▶ Exercise inputs
§
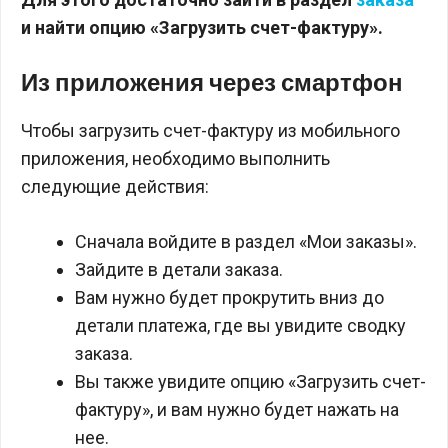
и найти опцию «Загрузить счет-фактуру».
Из приложения через смартфон
Чтобы загрузить счет-фактуру из мобильного
приложения, необходимо выполнить
следующие действия:
Сначала войдите в раздел «Мои заказы».
Зайдите в детали заказа.
Вам нужно будет прокрутить вниз до
детали платежа, где вы увидите сводку
заказа.
Вы также увидите опцию «Загрузить счет-
фактуру», и вам нужно будет нажать на
нее.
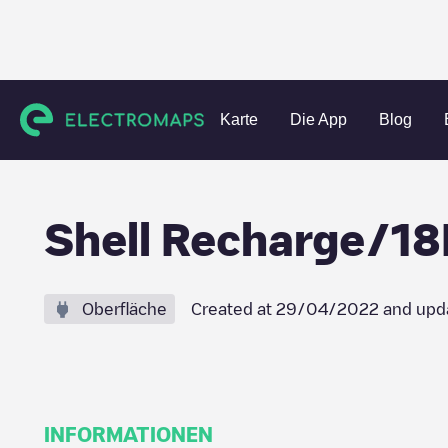
Charging stations
Frankreich
Sarthe
Allonnes
Shell
Karte
Die App
Blog
Shell Recharge/1
Oberfläche
Created at
29/04/2022
and upd
INFORMATIONEN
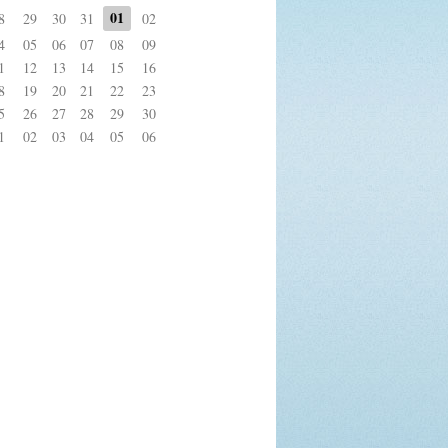
01
8
29
30
31
02
4
05
06
07
08
09
1
12
13
14
15
16
8
19
20
21
22
23
5
26
27
28
29
30
1
02
03
04
05
06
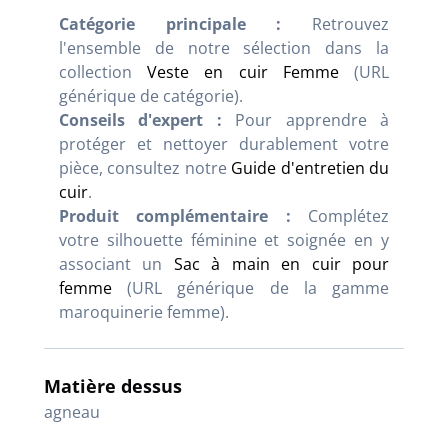
Catégorie principale :
Retrouvez
l'ensemble de notre sélection dans la
collection
Veste en cuir Femme
(URL
générique de catégorie).
Conseils d'expert :
Pour apprendre à
protéger et nettoyer durablement votre
pièce, consultez notre
Guide d'entretien du
cuir
.
Produit complémentaire :
Complétez
votre silhouette féminine et soignée en y
associant un
Sac à main en cuir pour
femme
(URL générique de la gamme
maroquinerie femme).
Matière dessus
agneau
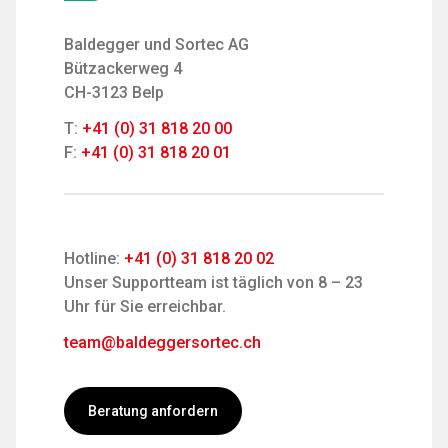
Baldegger und Sortec AG
Bützackerweg 4
CH-3123 Belp
T:
+41 (0) 31 818 20 00
F:
+41 (0) 31 818 20 01
Hotline:
+41 (0) 31 818 20 02
Unser Supportteam ist täglich von 8 – 23
Uhr für Sie erreichbar.
team@baldeggersortec.ch
Beratung anfordern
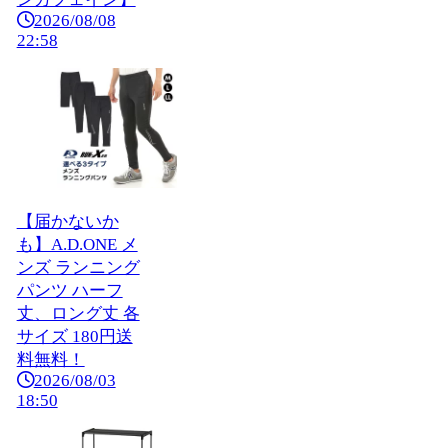
2026/08/08
22:58
【届かないか
も】A.D.ONE メ
ンズ ランニング
パンツ ハーフ
丈、ロング丈 各
サイズ 180円送
料無料！
2026/08/03
18:50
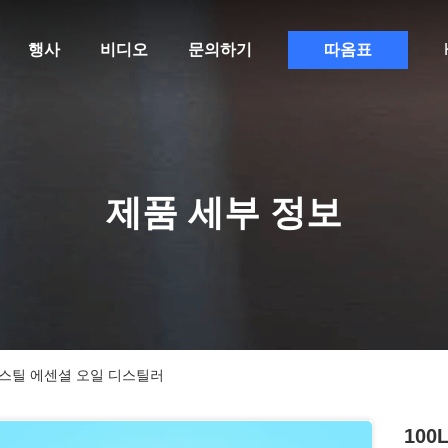
행사
비디오
문의하기
따옴표
제품 세부 정보
스 스틸 에센셜 오일 디스틸러
100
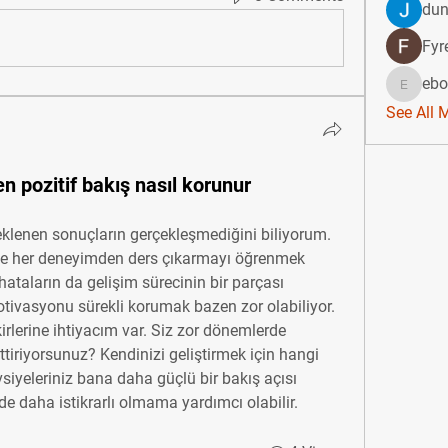
dun
Fyr
ebo
ebonicol
See All 
en pozitif bakış nasıl korunur
klenen sonuçların gerçekleşmediğini biliyorum. 
e her deneyimden ders çıkarmayı öğrenmek 
ataların da gelişim sürecinin bir parçası 
ivasyonu sürekli korumak bazen zor olabiliyor. 
irlerine ihtiyacım var. Siz zor dönemlerde 
tiriyorsunuz? Kendinizi geliştirmek için hangi 
iyeleriniz bana daha güçlü bir bakış açısı 
de daha istikrarlı olmama yardımcı olabilir.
§
▶ What you are asked to do
Recast every line of the listing above as a JSON list of strings, one string per line. Skip blank lines and leave out the picture markers.

▶ Solution below
[
  "и найти опцию «Загрузить счет-фактуру».",
  "Из приложения через смартфон",
  "Чтобы загрузить счет-фактуру из мобильного",
  "приложения, необходимо выполнить",
  "следующие действия:",
  "Сначала войдите в раздел «Мои заказы».",
  "Зайдите в детали заказа.",
  "Вам нужно будет прокрутить вниз до",
  "детали платежа, где вы увидите сводку",
  "заказа.",
  "Вы также увидите опцию «Загрузить счет-",
  "фактуру», и вам нужно будет нажать на",
  "нее.",
  "Charging stations",
  "Frankreich",
  "Sarthe",
  "Allonnes",
  "Shell",
  "Karte",
  "Die App",
  "Blog",
  "Shell Recharge/1",
  "Oberfläche",
  "Created at",
  "29/04/2022",
  "and upd",
  "INFORMATIONEN",
  "01",
  "8",
  "29",
  "30",
  "31",
  "02",
  "4",
  "05",
  "06",
  "07",
  "08",
  "09",
  "1",
  "12",
  "13",
  "14",
  "15",
  "16",
  "8",
  "19",
  "20",
  "21",
  "22",
  "23",
  "5",
  "26",
  "27",
  "28",
  "29",
  "30",
  "1",
  "02",
  "03",
  "04",
  "05",
  "06",
  "Catégorie principale :",
  "Retrouvez",
  "l'ensemble de notre sélection dans la",
  "collection",
  "Veste en cuir Femme",
  "(URL",
  "générique de catégorie).",
  "Conseils d'expert :",
  "Pour apprendre à",
  "protéger et nettoyer durablement votre",
  "pièce, consultez notre",
  "Guide d'entretien du",
  "cuir",
  ".",
  "Produit complémentaire :",
  "Complétez",
  "votre silhouette féminine et soignée en y",
  "associant un",
  "Sac à main en cuir pour",
  "femme",
  "(URL générique de la gamme",
  "maroquinerie femme).",
  "Matière dessus",
  "agneau",
  "Baldegger und Sortec AG",
  "Bützackerweg 4",
  "CH-3123 Belp",
  "T:",
  "+41 (0) 31 818 20 00",
  "F:",
  "+41 (0) 31 818 20 01",
  "Hotline:",
  "+41 (0) 31 818 20 02",
  "Unser Supportteam ist täglich von 8 – 23",
  "Uhr für Sie erreichbar.",
  "team@baldeggersortec.ch",
  "Beratung anfordern",
  "2026/08/08",
  "22:58",
  "【届かないか",
  "も】A.D.ONE メ",
  "ンズ ランニング",
  "パンツ ハーフ",
  "丈、ロング丈 各",
  "サイズ 180円送",
  "料無料！",
  "2026/08/03",
  "18:50",
  "행사",
  "비디오",
  "문의하기",
  "따옴표",
  "제품 세부 정보",
  "스 스틸 에센셜 오일 디스틸러",
  "100",
  "dun",
  "Fyr",
  "ebo",
  "ebonicol",
  "See All ",
  "en pozitif bakış nasıl korunur",
  "klenen sonuçların gerçekleşmediğini biliyorum. ",
  "e her deneyimden ders çıkarmayı öğrenmek ",
  "ataların da gelişim sürecinin bir parçası ",
  "ivasyonu sürekli korumak bazen zor olabiliyor. ",
  "irlerine ihtiyacım var. Siz zor dönemlerde ",
  "tiriyorsunuz? Kendinizi geliştirmek için hangi ",
  "iyeleriniz bana daha güçlü bir bakış açısı ",
  "de daha istikrarlı olmama yardımcı olabilir."
]